The codewords utilized by the switched digital telephone network are typically eight bit codewords. FIG. 2 shows a bit allocation map for a .mu.-law codeword. In the eight bit codeword, the most significant bit, b.sub.7, is a sign bit. The next three bits, b.sub.6 through b.sub.4, identify one of eight segments in the claw quantization characteristic. The last four bits, b.sub.3 through b.sub.0, identify one of sixteen steps within that segment.
At the modem end of the subscriber loop, it is the function of the modem receiver to recover digital data from the received analog signal. Modem receivers, such as the receiver 28 in FIG. 1, typically include an adaptive equalizer, which is a digital signal processing device that dynamically adjusts the response of a modem's receiver. An adaptive equalizer may compensate for deleterious effects of the subscriber loops, which effects vary from connection to connection, as well as with time.
Devices are known that include adaptive equalizers. For example, U.S. Pat. No. 5,528,625 issued to Ayanoglu et al. shows a high speed modem with an equalization arrangement. The receiver component of the modem includes an analog-to-digital converter having an output that is coupled to six parallel receiver equalizers. Each of the receiver equalizers produces a sample stream that is operated on by a corresponding slicer to produce six slicer output symbol streams. A decoder maps the symbol streams into a data output stream. Training of the receiver equalizers is aided by an adaptation service unit within the digital telephone network. The adaptation service unit causes a known training sequence to be transmitted to the receiver. Appropriate coefficient settings for the six parallel receiver equalizers are then determined from the difference between their outputs and the known training sequence.
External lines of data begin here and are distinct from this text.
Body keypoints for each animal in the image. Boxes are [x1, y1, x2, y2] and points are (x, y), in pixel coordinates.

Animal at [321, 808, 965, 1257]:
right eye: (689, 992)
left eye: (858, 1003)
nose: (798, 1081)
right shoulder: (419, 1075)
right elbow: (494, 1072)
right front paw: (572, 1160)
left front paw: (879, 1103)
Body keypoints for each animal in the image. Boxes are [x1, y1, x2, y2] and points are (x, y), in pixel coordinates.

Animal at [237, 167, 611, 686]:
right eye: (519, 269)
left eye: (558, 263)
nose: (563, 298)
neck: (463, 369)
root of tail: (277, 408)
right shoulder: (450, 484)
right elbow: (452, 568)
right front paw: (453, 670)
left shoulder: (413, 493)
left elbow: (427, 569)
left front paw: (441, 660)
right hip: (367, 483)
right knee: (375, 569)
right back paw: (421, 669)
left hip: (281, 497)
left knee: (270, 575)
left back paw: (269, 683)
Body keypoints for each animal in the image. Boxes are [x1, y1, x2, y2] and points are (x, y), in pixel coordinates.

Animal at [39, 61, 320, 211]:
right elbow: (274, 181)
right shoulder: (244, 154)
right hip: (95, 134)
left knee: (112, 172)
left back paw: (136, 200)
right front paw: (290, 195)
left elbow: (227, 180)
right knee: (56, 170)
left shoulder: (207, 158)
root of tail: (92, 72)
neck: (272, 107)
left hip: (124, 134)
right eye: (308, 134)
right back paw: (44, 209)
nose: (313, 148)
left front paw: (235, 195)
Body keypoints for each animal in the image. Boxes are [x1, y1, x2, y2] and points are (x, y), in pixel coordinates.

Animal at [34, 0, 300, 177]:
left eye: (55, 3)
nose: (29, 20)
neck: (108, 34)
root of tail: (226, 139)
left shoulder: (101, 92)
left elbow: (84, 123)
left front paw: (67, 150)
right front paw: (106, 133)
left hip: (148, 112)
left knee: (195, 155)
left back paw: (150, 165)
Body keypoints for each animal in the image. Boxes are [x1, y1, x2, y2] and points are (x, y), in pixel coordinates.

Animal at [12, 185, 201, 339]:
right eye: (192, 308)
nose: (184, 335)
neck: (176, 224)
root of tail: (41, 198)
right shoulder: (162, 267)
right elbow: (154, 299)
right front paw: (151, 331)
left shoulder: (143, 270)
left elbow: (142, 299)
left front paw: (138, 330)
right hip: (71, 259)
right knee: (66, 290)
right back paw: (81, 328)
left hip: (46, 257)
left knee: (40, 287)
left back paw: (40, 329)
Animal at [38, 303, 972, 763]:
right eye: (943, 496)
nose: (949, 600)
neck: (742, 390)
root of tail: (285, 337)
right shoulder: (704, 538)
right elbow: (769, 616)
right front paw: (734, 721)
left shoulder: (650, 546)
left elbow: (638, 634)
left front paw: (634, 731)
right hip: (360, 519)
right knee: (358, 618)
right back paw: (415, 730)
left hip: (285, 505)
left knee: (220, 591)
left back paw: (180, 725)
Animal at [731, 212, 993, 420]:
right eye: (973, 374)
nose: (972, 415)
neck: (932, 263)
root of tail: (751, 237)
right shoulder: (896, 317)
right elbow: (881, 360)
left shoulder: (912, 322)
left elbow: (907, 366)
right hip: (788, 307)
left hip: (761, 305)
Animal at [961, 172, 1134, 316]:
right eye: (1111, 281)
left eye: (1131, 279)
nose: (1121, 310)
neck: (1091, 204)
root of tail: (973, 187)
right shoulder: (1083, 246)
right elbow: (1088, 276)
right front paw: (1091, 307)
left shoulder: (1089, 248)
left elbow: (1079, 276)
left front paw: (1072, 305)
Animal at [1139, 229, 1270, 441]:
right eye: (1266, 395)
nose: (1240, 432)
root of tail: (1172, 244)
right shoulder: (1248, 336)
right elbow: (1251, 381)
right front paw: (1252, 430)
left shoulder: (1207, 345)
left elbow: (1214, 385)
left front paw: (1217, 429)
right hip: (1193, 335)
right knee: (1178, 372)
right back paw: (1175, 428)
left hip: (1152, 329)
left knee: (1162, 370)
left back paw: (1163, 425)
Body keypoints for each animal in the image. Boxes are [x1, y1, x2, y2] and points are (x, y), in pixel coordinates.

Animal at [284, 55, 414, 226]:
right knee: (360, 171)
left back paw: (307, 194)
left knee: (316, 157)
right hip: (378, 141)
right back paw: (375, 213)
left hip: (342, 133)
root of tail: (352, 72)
A disadvantage of the Ayanoglu device is its use of an adaptation service unit within the digital telephone network. It is desirable to avoid the addition of such structures to the digital telephone network infrastructure.
A further disadvantage of the Ayanoglu device is its use of six parallel receiver equalizers. It is desirable to minimize receiver complexity.
Accordingly, it would be desirable to have an improved method and apparatus for adaptively equalizing a signal received from a remote transmitter.